This research seeks blood-based biomarkers that predict which people infected with Chagas disease will later develop life-threatening cardiomyopathy. By analysing immune proteins in blood samples from Bolivia, it aims to enable earlier diagnosis, targeted monitoring, and preventative treatment, offering a model for predicting and preventing many chronic diseases before irreversible damage occurs.

This research investigates how lung mucus and its mucin molecules defend against Coccidioides, the fungus that causes Valley fever. By showing that mucins slow fungal growth, the work suggests mucus shapes infection before symptoms appear, opening new possibilities for earlier diagnosis and treatments against Valley fever and other infectious diseases.

This research develops orally administered nanoparticles that target the lymphatic system to treat lupus and osteoporosis simultaneously. By delivering drugs directly to affected tissues while avoiding the bloodstream, the approach reduces toxicity, suppresses inflammatory and bone-damaging genes, and offers a more effective strategy for treating these complex chronic diseases.

This research develops targeted lipid nanoparticle delivery systems to improve tuberculosis treatment and vaccination. By replacing PEG coatings and using mannose to target infected macrophages, it aims to deliver drugs more effectively, reduce treatment duration, improve vaccine performance, and contribute to the global elimination of tuberculosis.

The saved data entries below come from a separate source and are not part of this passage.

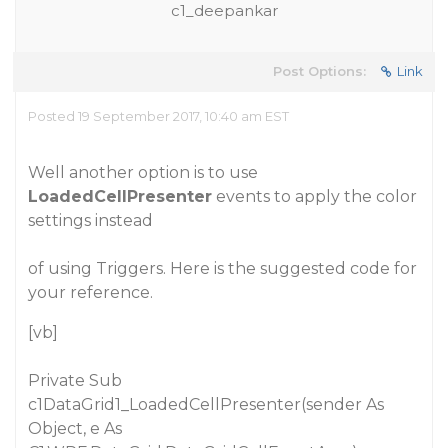
c1_deepankar
Post Options:
Link
Posted 19 September 2017, 10:40 am EST
Well another option is to use
LoadedCellPresenter
events to apply the color
settings instead
of using Triggers. Here is the suggested code for
your reference.
[vb]
Private Sub
c1DataGrid1_LoadedCellPresenter(sender As
Object, e As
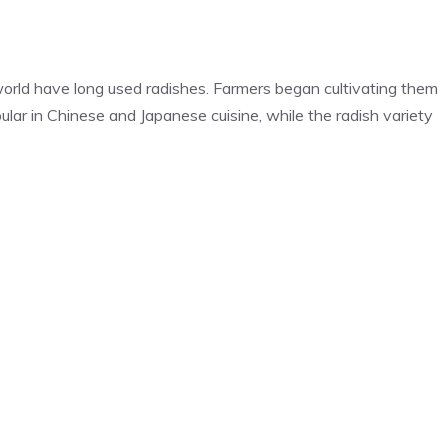
world have long used radishes. Farmers began cultivating them
ular in Chinese and Japanese cuisine, while the radish variety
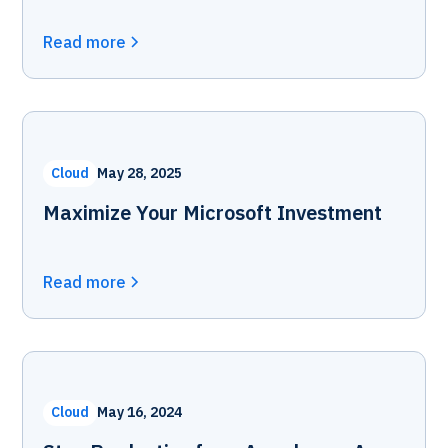
Read more
Cloud
May 28, 2025
Maximize Your Microsoft Investment
Read more
Cloud
May 16, 2024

This research uses artificial intelligence to analyse immune-system data and predict vaccine effectiveness. By identifying early biological signals associated with strong, long-lasting immunity, the work aims to improve vaccine design, personalise vaccination strategies, and support development of universal vaccines capable of protecting against rapidly evolving infectious diseases.

 

This thesis examines cytokine release storm, where the immune system becomes dangerously overactive. Using rat models, mathematical modelling, science and coding, she maps how corticosteroids move through organs and control inflammation. The goal is to optimise treatment for CRS during cancer therapy, COVID or future pandemics.

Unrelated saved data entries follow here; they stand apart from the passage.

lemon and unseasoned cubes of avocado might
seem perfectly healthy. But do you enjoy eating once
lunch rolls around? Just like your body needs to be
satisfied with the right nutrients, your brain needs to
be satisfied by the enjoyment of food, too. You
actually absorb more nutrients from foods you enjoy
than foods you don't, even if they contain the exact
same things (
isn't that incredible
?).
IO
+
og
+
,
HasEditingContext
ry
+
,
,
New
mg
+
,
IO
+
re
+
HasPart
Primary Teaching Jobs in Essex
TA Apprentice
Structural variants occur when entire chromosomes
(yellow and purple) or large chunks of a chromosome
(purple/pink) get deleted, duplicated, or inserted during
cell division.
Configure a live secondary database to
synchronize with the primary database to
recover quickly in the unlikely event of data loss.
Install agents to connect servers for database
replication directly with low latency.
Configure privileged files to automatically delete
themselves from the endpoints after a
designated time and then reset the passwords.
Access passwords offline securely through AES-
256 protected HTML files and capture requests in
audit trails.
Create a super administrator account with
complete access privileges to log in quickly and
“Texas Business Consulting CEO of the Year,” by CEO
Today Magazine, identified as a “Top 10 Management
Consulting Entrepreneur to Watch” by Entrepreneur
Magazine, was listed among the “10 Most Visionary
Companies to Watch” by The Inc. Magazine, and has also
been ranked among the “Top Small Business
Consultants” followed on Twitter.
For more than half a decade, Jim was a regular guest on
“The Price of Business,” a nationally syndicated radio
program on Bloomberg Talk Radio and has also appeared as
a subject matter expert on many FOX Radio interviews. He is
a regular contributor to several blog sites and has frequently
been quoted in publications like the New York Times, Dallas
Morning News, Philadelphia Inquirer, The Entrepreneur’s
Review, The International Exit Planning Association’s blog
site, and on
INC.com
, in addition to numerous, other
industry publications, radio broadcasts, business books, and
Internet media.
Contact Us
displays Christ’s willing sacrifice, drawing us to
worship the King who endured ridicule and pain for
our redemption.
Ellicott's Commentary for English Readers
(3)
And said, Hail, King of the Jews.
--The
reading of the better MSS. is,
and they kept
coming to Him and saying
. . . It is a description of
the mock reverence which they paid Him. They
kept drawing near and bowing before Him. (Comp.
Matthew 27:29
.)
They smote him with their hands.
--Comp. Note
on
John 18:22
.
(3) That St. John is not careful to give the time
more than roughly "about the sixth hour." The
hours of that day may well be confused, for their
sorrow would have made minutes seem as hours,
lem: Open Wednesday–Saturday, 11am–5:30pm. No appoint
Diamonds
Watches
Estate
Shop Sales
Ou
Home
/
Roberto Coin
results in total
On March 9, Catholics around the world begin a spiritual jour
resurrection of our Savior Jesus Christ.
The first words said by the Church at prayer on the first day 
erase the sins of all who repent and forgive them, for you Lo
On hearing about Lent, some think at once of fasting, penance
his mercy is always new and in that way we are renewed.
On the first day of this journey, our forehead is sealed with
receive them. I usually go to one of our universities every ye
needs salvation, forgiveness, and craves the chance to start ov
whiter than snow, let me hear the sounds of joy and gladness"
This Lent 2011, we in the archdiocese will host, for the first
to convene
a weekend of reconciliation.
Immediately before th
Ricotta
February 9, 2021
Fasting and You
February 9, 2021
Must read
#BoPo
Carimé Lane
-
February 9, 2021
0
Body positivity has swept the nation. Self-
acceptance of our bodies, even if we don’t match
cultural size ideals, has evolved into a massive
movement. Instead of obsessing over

This research uses a high-throughput screening platform called EpiScan to identify HIV peptides that bind strongly to MHC molecules and appear on infected cell surfaces. By discovering these immune-visible targets, the work aims to improve detection and elimination of hidden HIV reservoirs, supporting the development of future HIV therapies.

This research investigates macrophages, immune cells that regulate infection, tissue repair, and cancer responses. Through laboratory experiments and machine-learning models, it aims to predict macrophage function across different diseases and patients. The work could improve prognosis, guide treatments, evaluate drug safety, and forecast recovery following major illnesses and injuries.

This research investigates how cells select which protein fragments, or peptides, to display to the immune system. Contrary to previous assumptions, peptide presentation appears highly curated rather than random. Understanding these selection rules could improve cancer immunotherapy, enhance antiviral treatments, and provide new insights into autoimmune diseases.